Their "Origin" house is very similar to the place I live now and costs almost twice as much.

Goldielocks

  • Walrus Stache
  • *******
  • Posts: 7062
  • Location: BC
Re: Buy a prefab home for only 50-100% more than it would cost to build normally!
« Reply #31 on: September 06, 2016, 02:29:36 PM »
Canada - re house pests.

After living in California, I can appreciate a lack of the following pests in the Canadian home:

Very Rare/ do not cause problems:
1) Termites (and there is so much wood construction here, outside and in)
2) Ants (We have ants, but they typically stay outside, not like those sugar ants...  I did have carpenter ants, Once for a total of 6 weeks, and after treatment they were gone for good)
3) Roaches (only if imported from your vacation!  I had never seen a roach until I moved to California at 30+ years old)
4) Bed Bugs (starting to arrive now, but still rare enough).
5) Very large (10" plus) centipedes running across your floor.
6) Scorpions (Thank you Arizona)



Problematic:

Silverfish (in older rentals)
Spiders (lower /dark spaces in homes on the coast, prolific, non-biting)
Wasps -- will build nest in cracks, under decks and high places, but very few ground nesting wasps here.

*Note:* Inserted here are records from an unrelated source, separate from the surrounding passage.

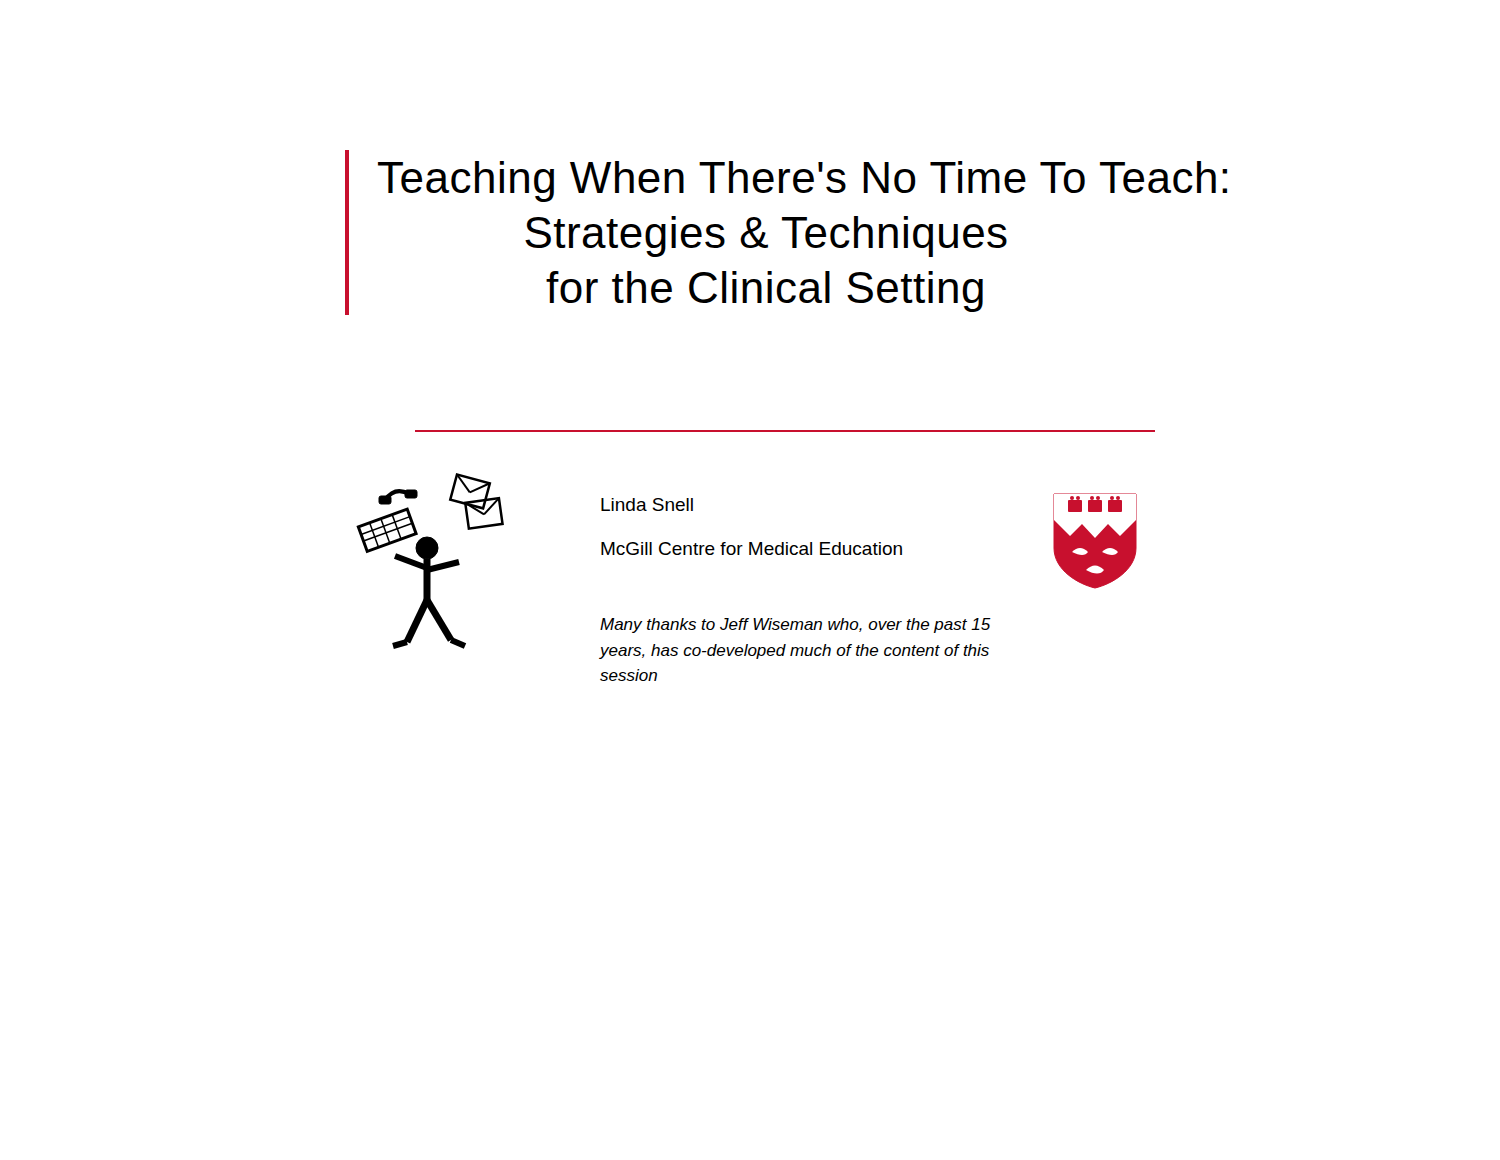Teaching When There's No Time To Teach: Strategies & Techniques for the Clinical Setting
Linda Snell
McGill Centre for Medical Education
Many thanks to Jeff Wiseman who, over the past 15 years, has co-developed much of the content of this session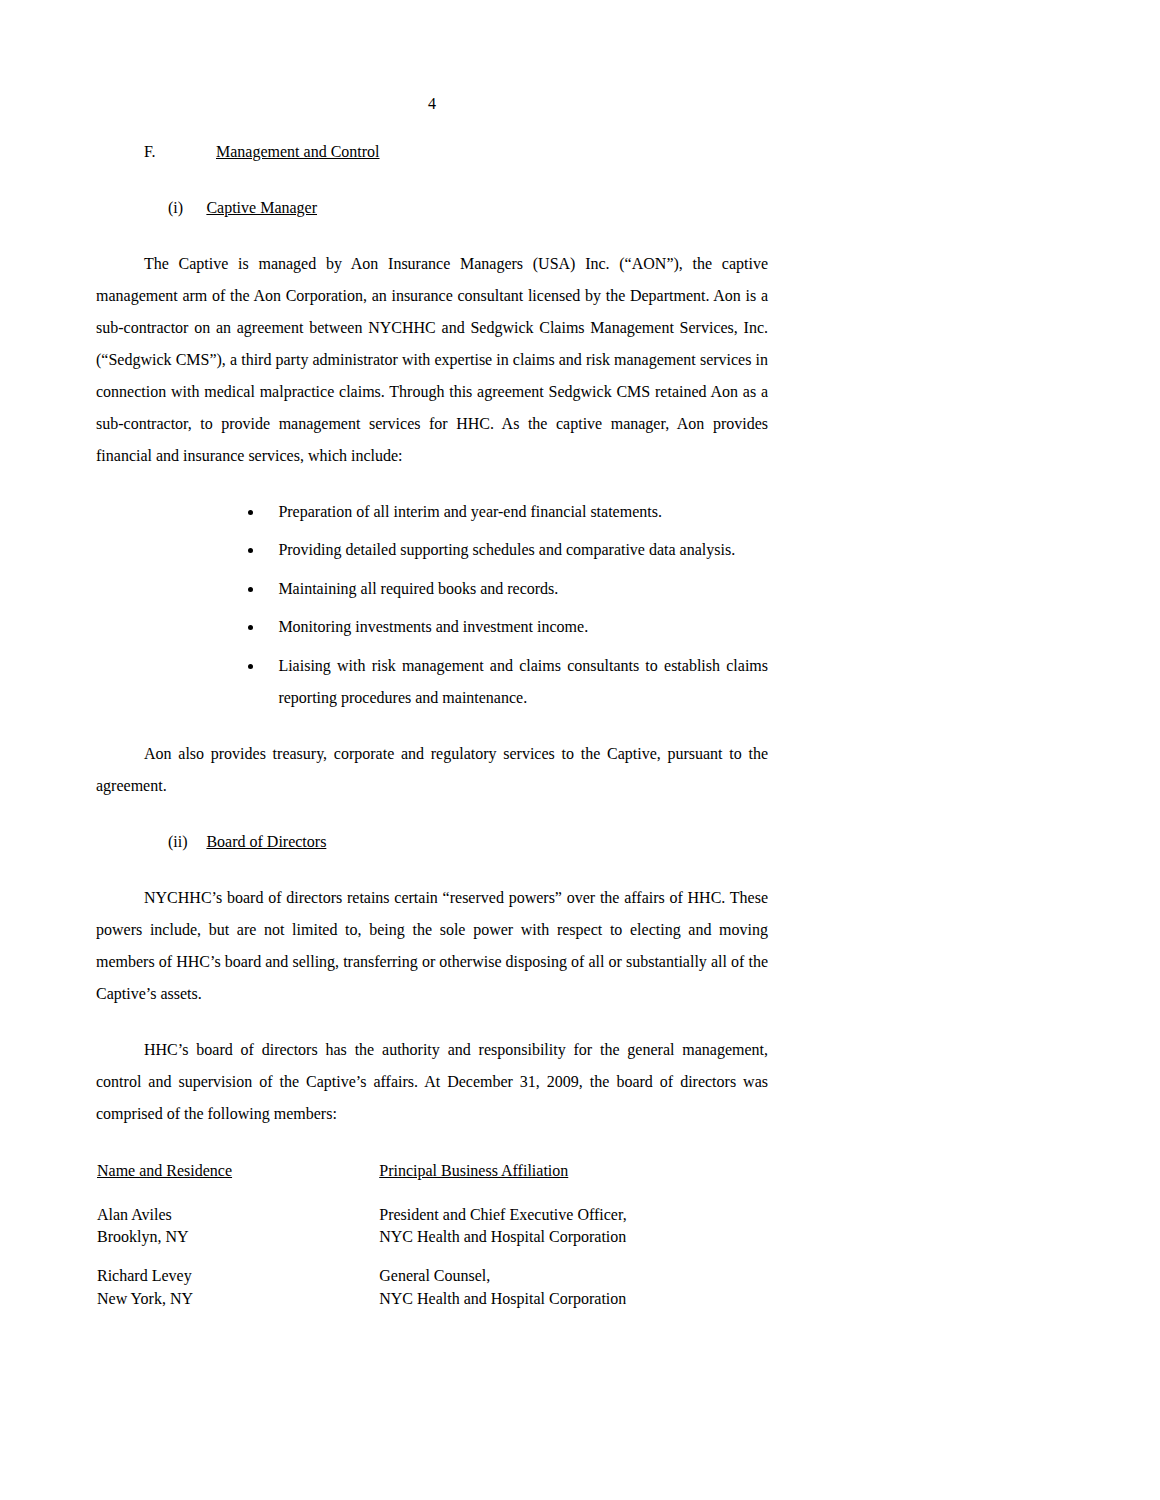4
F. Management and Control
(i) Captive Manager
The Captive is managed by Aon Insurance Managers (USA) Inc. (“AON”), the captive management arm of the Aon Corporation, an insurance consultant licensed by the Department. Aon is a sub-contractor on an agreement between NYCHHC and Sedgwick Claims Management Services, Inc. (“Sedgwick CMS”), a third party administrator with expertise in claims and risk management services in connection with medical malpractice claims. Through this agreement Sedgwick CMS retained Aon as a sub-contractor, to provide management services for HHC. As the captive manager, Aon provides financial and insurance services, which include:
Preparation of all interim and year-end financial statements.
Providing detailed supporting schedules and comparative data analysis.
Maintaining all required books and records.
Monitoring investments and investment income.
Liaising with risk management and claims consultants to establish claims reporting procedures and maintenance.
Aon also provides treasury, corporate and regulatory services to the Captive, pursuant to the agreement.
(ii) Board of Directors
NYCHHC’s board of directors retains certain “reserved powers” over the affairs of HHC. These powers include, but are not limited to, being the sole power with respect to electing and moving members of HHC’s board and selling, transferring or otherwise disposing of all or substantially all of the Captive’s assets.
HHC’s board of directors has the authority and responsibility for the general management, control and supervision of the Captive’s affairs. At December 31, 2009, the board of directors was comprised of the following members:
| Name and Residence | Principal Business Affiliation |
| --- | --- |
| Alan Aviles Brooklyn, NY | President and Chief Executive Officer, NYC Health and Hospital Corporation |
| Richard Levey New York, NY | General Counsel, NYC Health and Hospital Corporation |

Typical concerns are rodents / mammals

Rats (west coast), mice (fall season), raccoons (west coast), bears (near forest), squirrels, etc making a mess / nest or digging up your garden.  Pigeons that nest on your balcony / roof.

Neighborhood cats that uses our yard and garage for a litterbox.  :-<

All told, pretty nice, and rare to call the exterminator for indoor insects.
Flying mosquitoes / flies, and outdoor biting things.  Yes, yes., yes.